Mailing List Archives
Authenticated access
|
|
|
[Date Prev][Date Next][Thread Prev][Thread Next][Date Index][Thread Index]
[HTCondor-users] Advertised Memory of an execute point running in Apptainer.
- Date: Fri, 21 Mar 2025 16:35:00 +0100
- From: Matthias Schnepf <matthias.schnepf@xxxxxxx>
- Subject: [HTCondor-users] Advertised Memory of an execute point running in Apptainer.
Hi all,
We try to run an HTCondor execute point (master, startd) in an apptainer
container within a SLURM job.
HTCondor starts and is able to run jobs. However, the advertised memory
is always the memory of the host system or when I limit the memory via
apptainer (apptainer run --memory ....).
I tried setting the "Memory" class-ad in the config of the execute
point, but it has no effect.
I also tried it withMemory = "foo". The execute point still advertises
the memory of the host system and accepted jobs.
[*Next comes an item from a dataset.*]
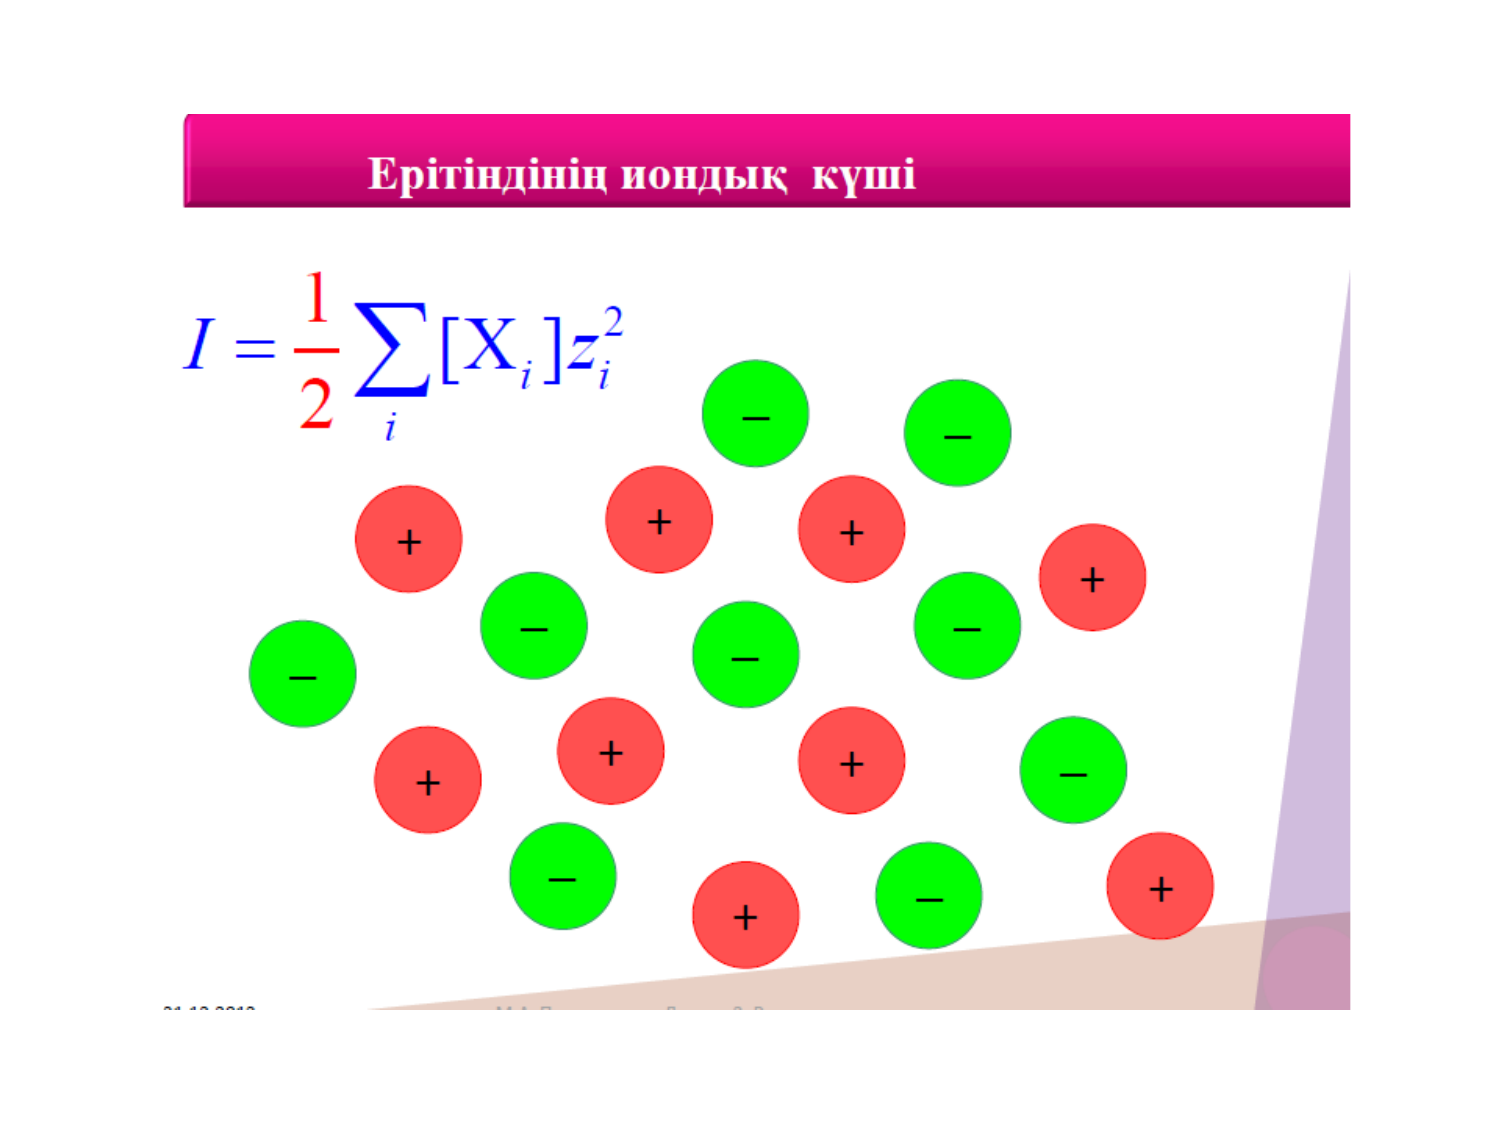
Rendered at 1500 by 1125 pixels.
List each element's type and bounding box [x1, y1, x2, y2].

picture [163, 114, 1351, 1010]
The start of the job
failed because it tried to evaluate Memory="foo" and complained that it
is no integer.
Do I need to set something?
The Slurm WN is a Rockylinux 9.5. I tried HTCondor versions 23.10.18
and 24.0.5. The Slurm cluster sund the cgroup v2 plugin slurmstepd.
Could it be a problem with how the groups are set up?
The memory limit of the job itself is set to what the job requests:
cat /sys/fs/cgroup/system.slice/slurmstepd.scope/job_3679/memory.max
536870912000
But the process of HTCondor runs in a sub-cgroup where the limit is set
to max
cat
/sys/fs/cgroup/system.slice/slurmstepd.scope/job_3679/step_batch/user/task_0/memory.max
max
Best regards,
Matthias